Die Terraner bestürmten Roi Danton mit Fragen, doch der gab sich geheimnisvoll. Er antwortete ausweichend, ließ sich auf keine weiteren Diskussionen ein.
Als die Gespräche allzu hitzig zu werden drohten, sagte er kurzerhand: „Schluss jetzt! Ihr wisst nun, was uns während der nächsten Stunden und Tage erwartet. Wir suchen nach den Lebenszeichen eines Duals. Den Funkern und Ortern kommt derzeit eine besondere Bedeutung zu. Ihre Arbeitssphären dürfen unter keinen Umständen verletzt werden. Verstanden, Senego? – Wir werden die Zeit so intensiv wie möglich nutzen, um uns auf die Begegnung mit einem Dual vorzubereiten und mögliche Vorgehensweisen durchzuspielen. Ich habe gemeinsam mit dem Nukleus verschiedene Szenarien ausgearbeitet. Ihr bekommt von mir schriftliches Material dazu. Ich erbitte weitere Kommentare und Vorschläge."
Er sah sich um, blieb mit seinen Blicken wiederum irritiert an Rinka Porol hängen. Hatte sie mit der dezent aufgetragenen Schminke etwa doch übertrieben?
„Unsere Chancen auf Erfolg sind gering", schloss der Unsterbliche. „Dieses Kommandounternehmen hat nur dann Aussicht auf Erfolg, wenn alle Mannschaftsteile perfekt zusammenspielen und wir das nötige Glück haben. Wer an höhere Wesenheiten glaubt, sollte vielleicht ein Gebet sprechen."
Er nickte kurz in alle Richtungen und verließ dann die Zentrale, die geheimnisvolle Schatulle wiederum unter den Arm geklemmt.
*
Sie stürzten zum vorhergesehenen Zeitpunkt in den Normalraum zurück, orientierten sich, begannen, ziellos durch die Westside der Milchstraße zu kreuzen, stets auf der Suche nach einem Glückstreffer.

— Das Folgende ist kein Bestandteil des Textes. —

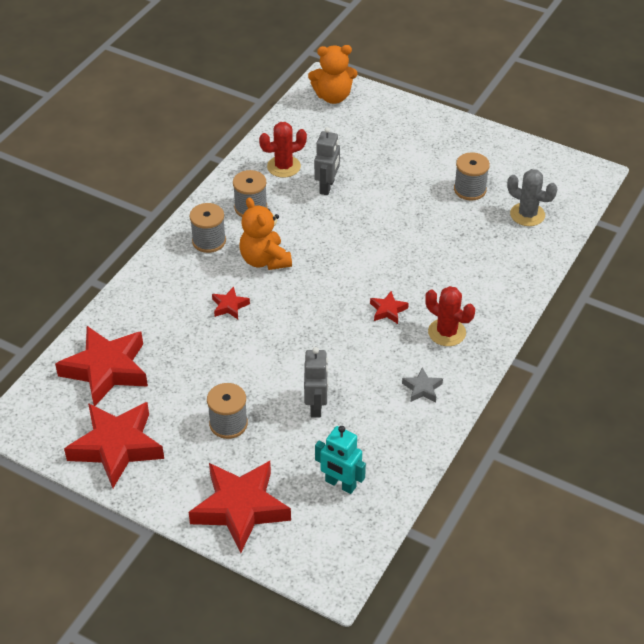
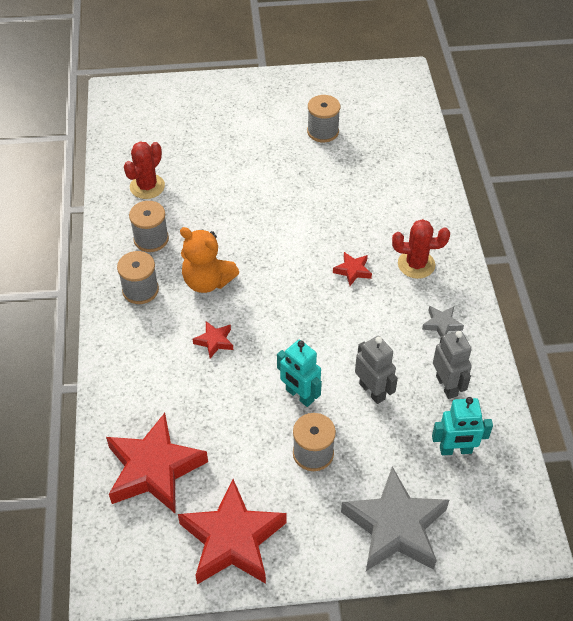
camera: 35 degrees left, 5 degrees up
red star [189,461,291,553] -> grey star [341,467,449,571]
orange teddy bear [308,45,357,104] -> none
grey robot [314,127,340,195] -> grey robot moved to [433,331,472,399]
grey cactus [507,169,557,226] -> none
none -> turquoise robot [277,340,322,407]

Nach Nachrichten aus dem Kolonnen-Funk, deren Algorithmen ihren Suchbedingungen entsprachen.
Sechs Tage vergingen, der Bordkalender zeigte den 16. Juli 1346 NGZ an.
Zwischen Manövereinheiten, Scharfschuss- sowie Nahkampftraining arbeitete Rinka Porol an ihren Berichten.
Waren ihr die Worte zu Beginn noch schwerfällig erschienen, so sah sie bald eine deutliche Verbesserung in Stil und Ausdruck. Drolaf Kucmuc, ein stark behaarter Angehöriger ihrer Übungsgruppe, der in seiner Freizeit Liedertexte dichtete, gab ihr weitere gute Tipps.
Ihre Rolle gefiel ihr. Sie beobachtete, gewann ein besonderes Gefühl für Nuancen im emotionellen Ausdruck ihrer Mitstreiter, fand zu einem immer breiter werdenden Horizont. Ein neuer Kosmos tat sich vor ihr auf. Nein; nicht vor, sondern in ihr. Die niedergeschriebenen Worte halfen Rinka, mit sich selbst besser zurechtzukommen. Sie hatte ein Ventil gefunden, um Anspannung loszuwerden, um mit ihrer Schwäche besser umgehen zu können.
Ihre Trefferquote verbesserte sich, auch die Angst vor legasthenischen Drehern ließ markant nach. Selbst Senego Trainz, dem so gut wie nie ein Lob auskam, knurrte ihr zustimmend zu, nachdem sie einen holosimulierten Parcours der höchstmöglichen Leistungsklasse mit 98 Prozent Treffern absolviert hatte.
„Wusste ich’s doch!", sagte er und stampfte begeistert mit einem seiner Säulenbeine auf. „Aus dir wird noch mal was."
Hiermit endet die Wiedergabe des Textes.